In this PDM segment, we will describe the physical implementation of Version Pattern 2. This pattern was described, from a logical point of view, in part 3 of this series. This pattern expands on pattern 1 by adding a logical delete capability.
This pattern is more semantically expressive than Version Pattern 1, just as each pattern described in this series is more expressive than the patterns prior to it. This pattern allows us to keep a record of deleted rows, and thus information about when they were first inserted, last updated and, finally, deleted. A delete request which is carried out as a physical delete loses all this information, removing all evidence, in the online table, that the row ever existed.
To support logical deletes, we need an additional column, either some kind of a delete indicator or else a delete date. A delete indicator would be set to "N" when the row is first inserted, and set to "Y" if and when the row is logically deleted. A delete date would be set to {null} when the row is first inserted, and set to the date of the logical deletion if and when the row is logically deleted.
Remember, in this series when we reference a column as date we normally would consider a date/timestamp to be more accurate and to provide more flexibility as to when we can change the state of a row. We use dates in our examples to help keep them simple.
We prefer to use a delete date because it provides more information than a delete indicator. If a delete indicator is used, we must decide to either leave the last update date alone, or to put the delete date in that column. If we choose the first option, we have lost the delete date. If we choose the second option, we have overwritten the date of the last update. But if we use a delete date instead of a delete indicator, we can preserve both dates. In addition, as we will show later, it becomes easier and more efficient to query when looking for rows that were active at a given point in the past. Also discussed later in this article is the option of using a special date value rather than {null}.
A variant of Version Pattern 2 would be to add a delete reason column. Together with a delete date, this would tell us both when and why rows were logically deleted. For example, a row in a Customer table might have been logically deleted because of no recent orders, bad credit, etc. And, of course, the combination of insert date and delete date tells us how long the row was logically present in the table. (This may not correspond to how long the customer was active, however. It will correspond only if the business chooses to treat row insertion and deletion dates as also representing customer effectivity dates.)
With rows logically rather than physically deleted, it is also possible to maintain referential integrity for rows in dependent tables. Otherwise, a physical deletion would force us either to set foreign keys to {null}, or to cascade delete those dependent rows. In certain types of queries, data from a logically deleted parent row might frequently be usefully joined to nondeleted child rows. This would provide data about the parent row related to those child rows, a relationship that was in effect between the later of the insert dates for the parent and the child rows, and the delete date of the parent row.
Foreign Key Constraints
Most popular database management systems (DBMSs) allow a Set Null delete option. With this option, if there are one or more rows in one or more dependent tables that have a foreign key to a row being deleted, then those foreign keys are set to {null}. As just mentioned, while this approach retains the dependent rows, it loses the link to the parent row.

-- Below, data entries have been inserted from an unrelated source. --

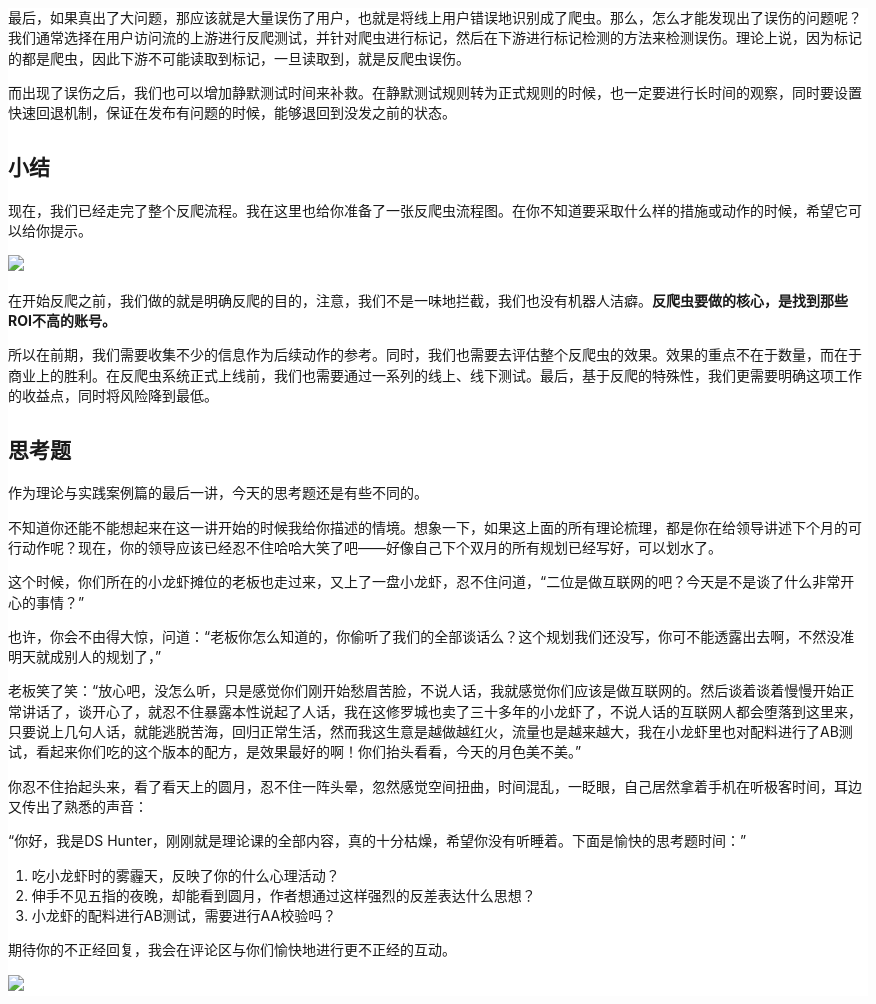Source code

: 最后，如果真出了大问题，那应该就是大量误伤了用户，也就是将线上用户错误地识别成了爬虫。那么，怎么才能发现出了误伤的问题呢？我们通常选择在用户访问流的上游进行反爬测试，并针对爬虫进行标记，然后在下游进行标记检测的方法来检测误伤。理论上说，因为标记的都是爬虫，因此下游不可能读取到标记，一旦读取到，就是反爬虫误伤。

而出现了误伤之后，我们也可以增加静默测试时间来补救。在静默测试规则转为正式规则的时候，也一定要进行长时间的观察，同时要设置快速回退机制，保证在发布有问题的时候，能够退回到没发之前的状态。

## 小结

现在，我们已经走完了整个反爬流程。我在这里也给你准备了一张反爬虫流程图。在你不知道要采取什么样的措施或动作的时候，希望它可以给你提示。

![](https://static001.geekbang.org/resource/image/40/23/406ec6e7fef58063ff1da1db9f121d23.jpg?wh=4500x2317)

在开始反爬之前，我们做的就是明确反爬的目的，注意，我们不是一味地拦截，我们也没有机器人洁癖。**反爬虫要做的核心，是找到那些ROI不高的账号。**

所以在前期，我们需要收集不少的信息作为后续动作的参考。同时，我们也需要去评估整个反爬虫的效果。效果的重点不在于数量，而在于商业上的胜利。在反爬虫系统正式上线前，我们也需要通过一系列的线上、线下测试。最后，基于反爬的特殊性，我们更需要明确这项工作的收益点，同时将风险降到最低。

## 思考题

作为理论与实践案例篇的最后一讲，今天的思考题还是有些不同的。

不知道你还能不能想起来在这一讲开始的时候我给你描述的情境。想象一下，如果这上面的所有理论梳理，都是你在给领导讲述下个月的可行动作呢？现在，你的领导应该已经忍不住哈哈大笑了吧——好像自己下个双月的所有规划已经写好，可以划水了。

这个时候，你们所在的小龙虾摊位的老板也走过来，又上了一盘小龙虾，忍不住问道，“二位是做互联网的吧？今天是不是谈了什么非常开心的事情？”

也许，你会不由得大惊，问道：“老板你怎么知道的，你偷听了我们的全部谈话么？这个规划我们还没写，你可不能透露出去啊，不然没准明天就成别人的规划了，”

老板笑了笑：“放心吧，没怎么听，只是感觉你们刚开始愁眉苦脸，不说人话，我就感觉你们应该是做互联网的。然后谈着谈着慢慢开始正常讲话了，谈开心了，就忍不住暴露本性说起了人话，我在这修罗城也卖了三十多年的小龙虾了，不说人话的互联网人都会堕落到这里来，只要说上几句人话，就能逃脱苦海，回归正常生活，然而我这生意是越做越红火，流量也是越来越大，我在小龙虾里也对配料进行了AB测试，看起来你们吃的这个版本的配方，是效果最好的啊！你们抬头看看，今天的月色美不美。”

你忍不住抬起头来，看了看天上的圆月，忍不住一阵头晕，忽然感觉空间扭曲，时间混乱，一眨眼，自己居然拿着手机在听极客时间，耳边又传出了熟悉的声音：

“你好，我是DS Hunter，刚刚就是理论课的全部内容，真的十分枯燥，希望你没有听睡着。下面是愉快的思考题时间：”

1.  吃小龙虾时的雾霾天，反映了你的什么心理活动？
2.  伸手不见五指的夜晚，却能看到圆月，作者想通过这样强烈的反差表达什么思想？
3.  小龙虾的配料进行AB测试，需要进行AA校验吗？

期待你的不正经回复，我会在评论区与你们愉快地进行更不正经的互动。

![](https://static001.geekbang.org/resource/image/fb/6a/fbf0720b18240c3cea82e67b880d986a.jpg?wh=1500x1615)
    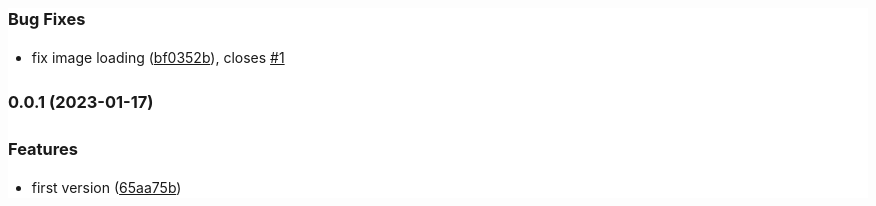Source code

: 
### Bug Fixes

* fix image loading ([bf0352b](https://github.com/argos-ci/argos-playwright/commit/bf0352b0415289b9236a01c8cf4f2e6f2b379f22)), closes [#1](https://github.com/argos-ci/argos-playwright/issues/1)

### 0.0.1 (2023-01-17)

### Features

- first version ([65aa75b](https://github.com/argos-ci/argos-playwright/commit/65aa75b463a89d14b6208f88193f1a2b5843a90f))
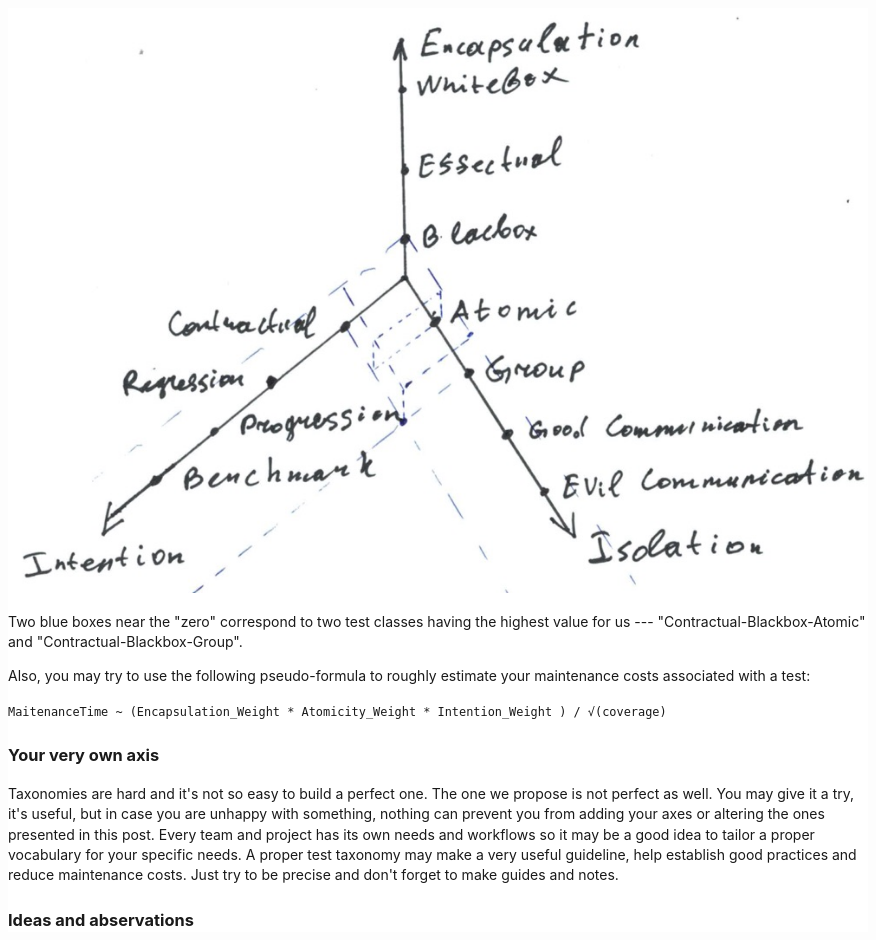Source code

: ![Constructive Tests Space](assets/posts/2019-11-09-ctt.jpg)

Two blue boxes near the "zero" correspond to two test classes having the highest value for us --- "Contractual-Blackbox-Atomic" and "Contractual-Blackbox-Group".

Also, you may try to use the following pseudo-formula to roughly estimate your maintenance costs associated with a test:

`MaitenanceTime ~ (Encapsulation_Weight * Atomicity_Weight * Intention_Weight ) / √(coverage)`

### Your very own axis

Taxonomies are hard and it's not so easy to build a perfect one.
The one we propose is not perfect as well. You may give it a try, it's useful, but in case you are unhappy with something, nothing can prevent you from adding your axes or altering the ones presented in this post.
Every team and project has its own needs and workflows so it may be a good idea to tailor a proper vocabulary for your specific needs. A proper test taxonomy may make a very useful guideline, help establish good practices and reduce maintenance costs. Just try to be precise and don't forget to make guides and notes.

### Ideas and abservations
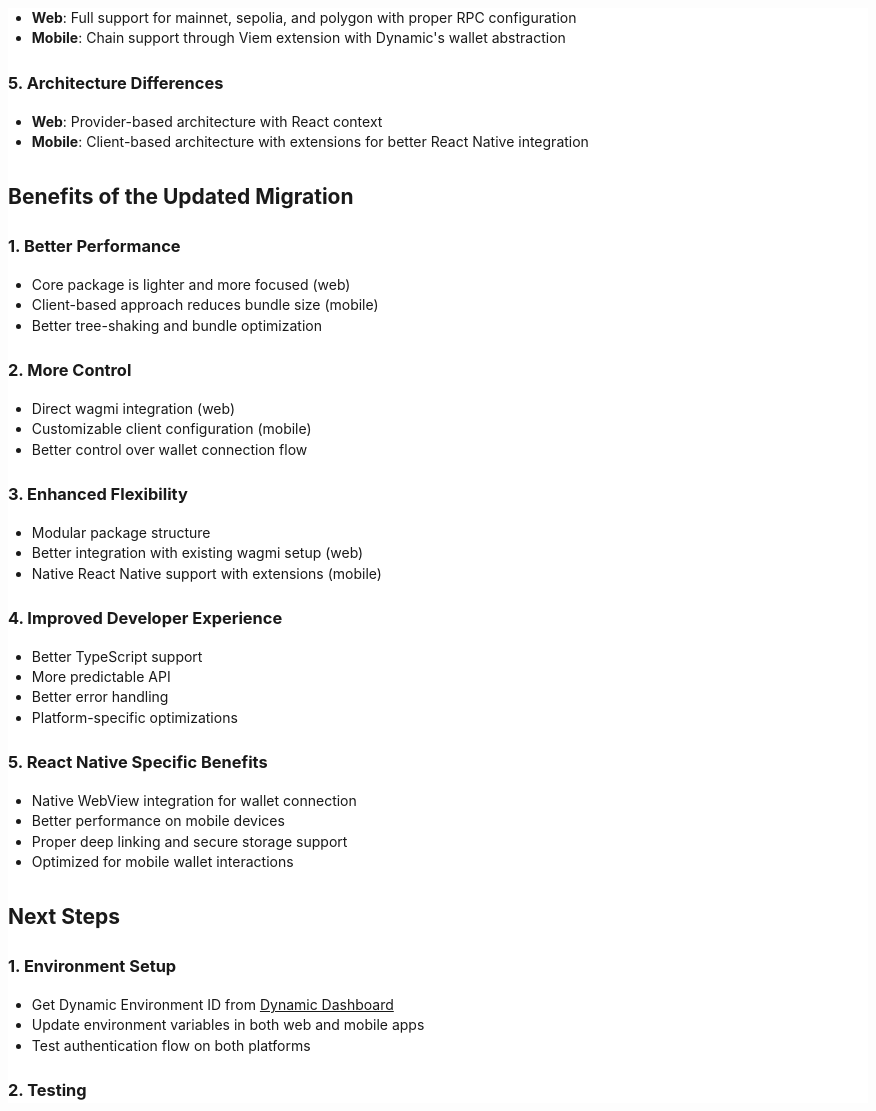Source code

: - **Web**: Full support for mainnet, sepolia, and polygon with proper RPC configuration
- **Mobile**: Chain support through Viem extension with Dynamic's wallet abstraction

### 5. **Architecture Differences**

- **Web**: Provider-based architecture with React context
- **Mobile**: Client-based architecture with extensions for better React Native integration

## Benefits of the Updated Migration

### 1. **Better Performance**

- Core package is lighter and more focused (web)
- Client-based approach reduces bundle size (mobile)
- Better tree-shaking and bundle optimization

### 2. **More Control**

- Direct wagmi integration (web)
- Customizable client configuration (mobile)
- Better control over wallet connection flow

### 3. **Enhanced Flexibility**

- Modular package structure
- Better integration with existing wagmi setup (web)
- Native React Native support with extensions (mobile)

### 4. **Improved Developer Experience**

- Better TypeScript support
- More predictable API
- Better error handling
- Platform-specific optimizations

### 5. **React Native Specific Benefits**

- Native WebView integration for wallet connection
- Better performance on mobile devices
- Proper deep linking and secure storage support
- Optimized for mobile wallet interactions

## Next Steps

### 1. **Environment Setup**

- Get Dynamic Environment ID from [Dynamic Dashboard](https://app.dynamic.xyz)
- Update environment variables in both web and mobile apps
- Test authentication flow on both platforms

### 2. **Testing**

So a logical delete allows us to retain more information than a physical delete which uses the Set Null option.
These same DBMSs also provide for a Cascade delete option. With this option, if there are one or more rows in one or more dependent tables that have a foreign key to a row being deleted, then those dependent rows are also deleted. If other rows have foreign keys to these dependent rows, then those other rows will also be deleted. Usually, Cascade delete options are avoided in most financial and other mission-critical applications. A Cascade delete retains less information than a Set Null delete against the same set of rows because a Cascade delete removes the dependent rows while a Set Null delete retains the rows and merely sets their foreign keys to {null}. So a logical delete also allows us to retain more information than a physical delete with the Cascade option.